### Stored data
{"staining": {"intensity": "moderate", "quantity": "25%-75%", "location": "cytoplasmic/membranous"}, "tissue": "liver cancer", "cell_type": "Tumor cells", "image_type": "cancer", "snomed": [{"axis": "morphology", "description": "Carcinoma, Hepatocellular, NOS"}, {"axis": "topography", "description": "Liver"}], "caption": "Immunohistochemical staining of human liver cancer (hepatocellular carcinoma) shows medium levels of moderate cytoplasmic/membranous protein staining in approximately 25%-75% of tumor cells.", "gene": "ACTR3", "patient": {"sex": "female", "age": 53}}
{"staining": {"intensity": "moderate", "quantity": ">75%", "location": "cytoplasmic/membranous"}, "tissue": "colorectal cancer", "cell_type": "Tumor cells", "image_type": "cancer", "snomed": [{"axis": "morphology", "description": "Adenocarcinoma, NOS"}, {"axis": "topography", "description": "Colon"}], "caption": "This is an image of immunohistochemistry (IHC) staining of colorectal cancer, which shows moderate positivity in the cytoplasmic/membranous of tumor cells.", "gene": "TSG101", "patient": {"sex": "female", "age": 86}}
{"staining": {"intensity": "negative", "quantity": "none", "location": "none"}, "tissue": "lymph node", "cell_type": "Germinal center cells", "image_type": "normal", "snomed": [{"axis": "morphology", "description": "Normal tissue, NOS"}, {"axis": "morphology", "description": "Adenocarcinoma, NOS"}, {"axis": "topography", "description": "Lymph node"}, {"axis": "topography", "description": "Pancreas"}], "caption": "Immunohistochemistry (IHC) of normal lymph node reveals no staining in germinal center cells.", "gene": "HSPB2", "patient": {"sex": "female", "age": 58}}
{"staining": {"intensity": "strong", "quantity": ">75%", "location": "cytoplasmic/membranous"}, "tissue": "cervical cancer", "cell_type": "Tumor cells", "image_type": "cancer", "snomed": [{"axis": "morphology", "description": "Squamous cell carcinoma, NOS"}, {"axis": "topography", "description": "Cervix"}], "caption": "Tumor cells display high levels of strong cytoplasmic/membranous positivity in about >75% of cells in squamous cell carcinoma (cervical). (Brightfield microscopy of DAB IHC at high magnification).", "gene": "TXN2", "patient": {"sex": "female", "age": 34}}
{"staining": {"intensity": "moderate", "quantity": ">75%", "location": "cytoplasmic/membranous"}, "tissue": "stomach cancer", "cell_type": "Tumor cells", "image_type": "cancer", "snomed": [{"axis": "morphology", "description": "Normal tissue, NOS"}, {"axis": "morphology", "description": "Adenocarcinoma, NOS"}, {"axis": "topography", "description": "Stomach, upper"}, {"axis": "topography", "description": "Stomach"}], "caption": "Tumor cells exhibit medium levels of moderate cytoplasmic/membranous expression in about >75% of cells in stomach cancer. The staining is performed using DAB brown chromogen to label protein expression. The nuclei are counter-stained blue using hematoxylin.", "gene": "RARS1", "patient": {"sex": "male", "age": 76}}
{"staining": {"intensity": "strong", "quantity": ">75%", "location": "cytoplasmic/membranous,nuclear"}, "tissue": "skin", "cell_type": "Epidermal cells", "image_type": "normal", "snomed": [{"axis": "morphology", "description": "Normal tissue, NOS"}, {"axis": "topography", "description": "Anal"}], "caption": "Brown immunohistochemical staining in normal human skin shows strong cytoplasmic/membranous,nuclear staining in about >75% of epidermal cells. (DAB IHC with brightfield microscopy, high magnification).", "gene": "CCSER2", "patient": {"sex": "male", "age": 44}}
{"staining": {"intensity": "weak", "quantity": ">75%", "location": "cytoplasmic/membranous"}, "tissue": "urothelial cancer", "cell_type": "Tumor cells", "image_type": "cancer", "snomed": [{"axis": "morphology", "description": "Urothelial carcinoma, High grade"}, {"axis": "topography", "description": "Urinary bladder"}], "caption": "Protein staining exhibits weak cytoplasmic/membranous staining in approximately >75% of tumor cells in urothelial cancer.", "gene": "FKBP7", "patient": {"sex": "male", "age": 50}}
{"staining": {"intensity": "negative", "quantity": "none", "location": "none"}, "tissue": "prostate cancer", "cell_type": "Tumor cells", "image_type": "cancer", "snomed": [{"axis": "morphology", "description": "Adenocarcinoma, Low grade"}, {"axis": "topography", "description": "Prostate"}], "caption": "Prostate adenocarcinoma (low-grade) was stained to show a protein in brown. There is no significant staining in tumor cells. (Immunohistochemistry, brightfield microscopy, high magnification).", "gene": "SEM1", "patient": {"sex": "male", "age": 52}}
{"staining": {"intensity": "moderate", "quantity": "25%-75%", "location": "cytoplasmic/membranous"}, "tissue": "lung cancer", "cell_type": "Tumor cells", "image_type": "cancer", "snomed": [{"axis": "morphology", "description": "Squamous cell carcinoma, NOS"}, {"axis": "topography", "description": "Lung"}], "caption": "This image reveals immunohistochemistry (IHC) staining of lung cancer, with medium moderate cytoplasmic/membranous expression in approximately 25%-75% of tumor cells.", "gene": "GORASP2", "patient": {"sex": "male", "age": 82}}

### TASK ITEM
Repeat exactly the lines from the first line of the records above through the line containing "is an image", both included, and nothing else.

### ANSWER AREA
{"staining": {"intensity": "moderate", "quantity": "25%-75%", "location": "cytoplasmic/membranous"}, "tissue": "liver cancer", "cell_type": "Tumor cells", "image_type": "cancer", "snomed": [{"axis": "morphology", "description": "Carcinoma, Hepatocellular, NOS"}, {"axis": "topography", "description": "Liver"}], "caption": "Immunohistochemical staining of human liver cancer (hepatocellular carcinoma) shows medium levels of moderate cytoplasmic/membranous protein staining in approximately 25%-75% of tumor cells.", "gene": "ACTR3", "patient": {"sex": "female", "age": 53}}
{"staining": {"intensity": "moderate", "quantity": ">75%", "location": "cytoplasmic/membranous"}, "tissue": "colorectal cancer", "cell_type": "Tumor cells", "image_type": "cancer", "snomed": [{"axis": "morphology", "description": "Adenocarcinoma, NOS"}, {"axis": "topography", "description": "Colon"}], "caption": "This is an image of immunohistochemistry (IHC) staining of colorectal cancer, which shows moderate positivity in the cytoplasmic/membranous of tumor cells.", "gene": "TSG101", "patient": {"sex": "female", "age": 86}}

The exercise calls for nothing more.